Elle rêva, durant cette période troublée, d’une petite fille en train de tambouriner sur la porte de sa grand-mère pour qu’elle la laisse entrer. Qui était donc cette petite fille qui voulait voir la sophë alors qu’elle était si occupée et ne pouvait recevoir n’importe qui ? La petite fille pleurait, elle devenait de plus en plus maigre, elle avait faim. En une nuit de rêve, elle fut réduite à la taille d’une cosse sèche, enveloppée d’un linceul de toile d’où émanait une odeur de paille, affaissée contre la porte comme un ballot de toile jaunie, la mâchoire rigide. La nuit suivante, elle n’était plus là, mais le tambourinement continuait, vide et désespéré.

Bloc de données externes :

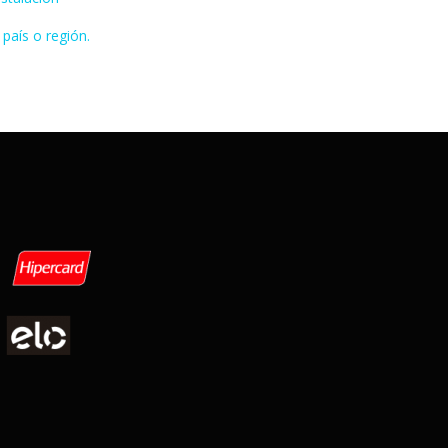
 país o región.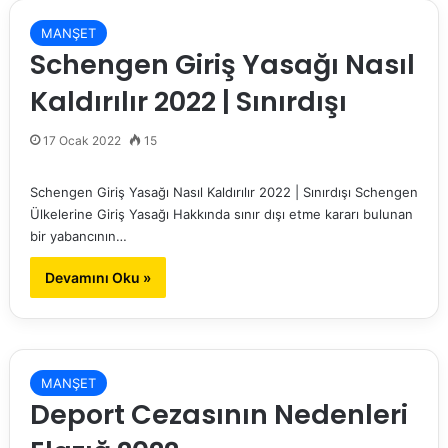
MANŞET
Schengen Giriş Yasağı Nasıl
Kaldırılır 2022 | Sınırdışı
17 Ocak 2022
15
Schengen Giriş Yasağı Nasıl Kaldırılır 2022 | Sınırdışı Schengen
Ülkelerine Giriş Yasağı Hakkında sınır dışı etme kararı bulunan
bir yabancının…
Devamını Oku »
MANŞET
Deport Cezasının Nedenleri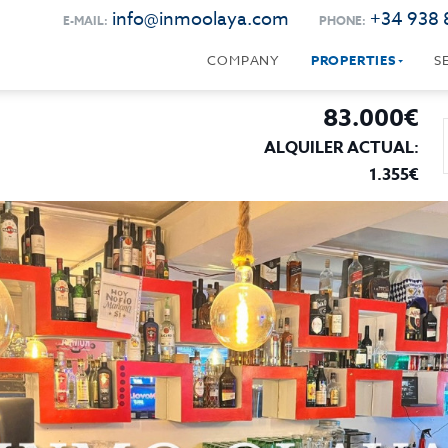
info@inmoolaya.com
+34 938 
E-MAIL:
PHONE:
COMPANY
PROPERTIES
S
83.000€
ALQUILER ACTUAL:
1.355€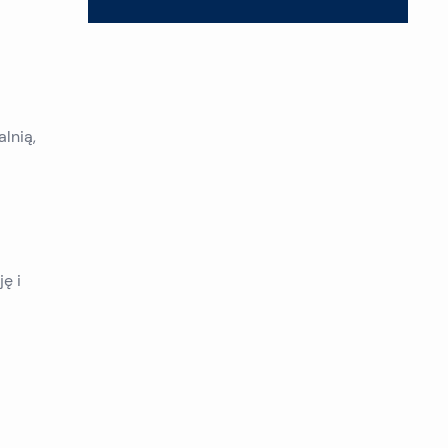
lnią,
ę i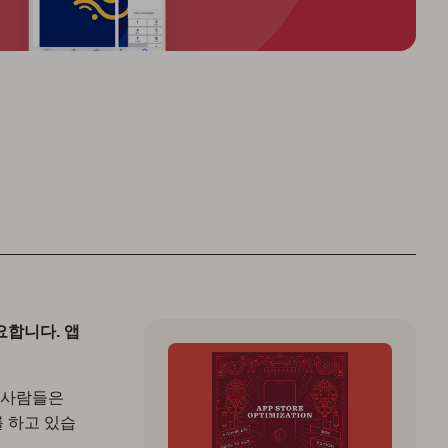
요합니다. 앱
 사람들은
 하고 있습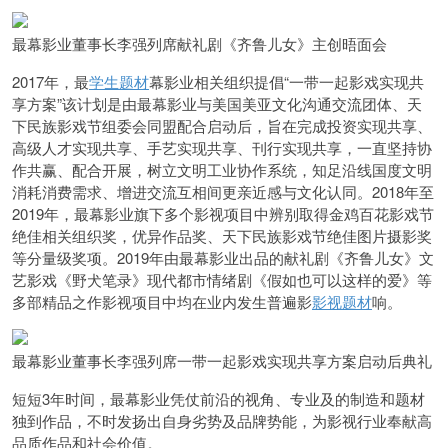
最幕影业董事长李强列席献礼剧《齐鲁儿女》主创晤面会
2017年，最
学生题材
幕影业相关组织提倡“一带一起影戏实现共
享方案”该计划是由最幕影业与美国美亚文化沟通交流团体、天
下民族影戏节组委会同盟配合启动后，旨在完成投资实现共享、
高级人才实现共享、手艺实现共享、刊行实现共享，一直坚持协
作共赢、配合开展，树立文明工业协作系统，知足沿线国度文明
消耗消费需求、增进交流互相间更亲近感与文化认同。2018年至
2019年，最幕影业旗下多个影视项目中辨别取得金鸡百花影戏节
绝佳相关组织奖，优异作品奖、天下民族影戏节绝佳图片摄影奖
等分量级奖项。2019年由最幕影业出品的献礼剧《齐鲁儿女》文
艺影戏《野犬笔录》现代都市情绪剧《假如也可以这样的爱》等
多部精品之作影视项目中均在业内发生普遍影
影视题材
响。
最幕影业董事长李强列席一带一起影戏实现共享方案启动后典礼
短短3年时间，最幕影业凭仗前沿的视角、专业及的制造和题材
独到作品，不时发扬出自身劣势及品牌势能，为影视行业奉献高
品质作品和社会价值。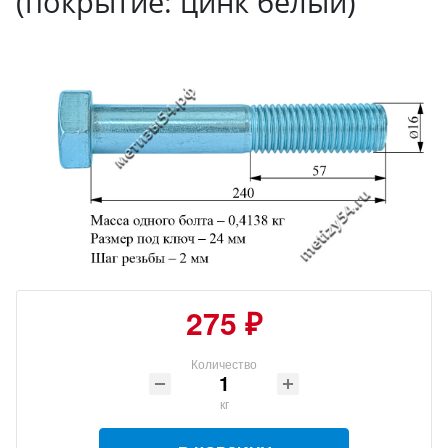
(покрытие: цинк белый)
275 ₽
Количество
кг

Patrikia ne reçut jamais la petite fille.
Rhita, cependant, finit par obtenir son audience royale. Elle fut introduite dans les appartements privés de la reine, remarquant au passage Oresias, assis dans un coin, en train de lire, tel un ancien érudit, un très long et très épais parchemin. Elle remarqua également, accroché au mur, le portrait funéraire de Jamal Atta.
Puis un Celte aux cheveux roux l’escorta jusqu’à la chambre à coucher de la reine, située dans les profondeurs du palais, entourée d’épaisses murailles de pierre froide, sombre et immuable. Il flottait dans cette chambre une odeur de maladie et d’encens. Rhita dévisagea le Celte, dont le regard était extérieurement solennel et intérieurement terrorisé.
— J’ai l’impression que je devrais connaître également votre nom, lui dit-elle.
— Entrez, fit le Celte. Peu importe mon nom. Entrez voir la reine.
Celle-ci était très malade, la chose était évidente. Rhita la vit étendue sur son immense lit de cuir, couverte de peaux d’animaux exotiques du continent Sud. Des lampes à huile en or étaient suspendues partout, ainsi que des appareils électriques d’éclairage de faible intensité. La reine était extrêmement vieille, très maigre, les cheveux blancs, et portait une robe noire. Des objets dans des coffrets de bois l’entouraient, éparpillés sur les peaux de bêtes. Rhita s’avança, suivie des yeux par la reine, jusqu’à la tête de lit du côté droit.
— Vous n’êtes pas Kleopatra, dit-elle abruptement.
La reine ne répondit pas. Elle se contentait de la regarder.
— J’ai besoin de parler à Kleopatra, insista Rhita.
Elle se retourna et vit Lugotorix – c’était son nom, elle le savait maintenant – à l’entrée de la chambre.
— Je ne suis pas au bon endroit, dit-elle.
— Aucun de nous ne l’est, maîtresse, fit le Celte. Rappelez-vous. Je fais des efforts pour résister, pour me rappeler, mais c’est tellement difficile ! Souvenez-vous !
Rhita était tremblante, mais sa peur n’avait pas de profondeur.
Tÿphön sortit alors de l’ombre, sans distorsion, aussi convaincant à présent que pouvait l’être Lugotorix. Son visage était marqué par l’expérience, ses yeux étaient intelligents, beaucoup plus humains.
— Vous êtes autorisée à vous rappeler, maintenant, lui dit-il.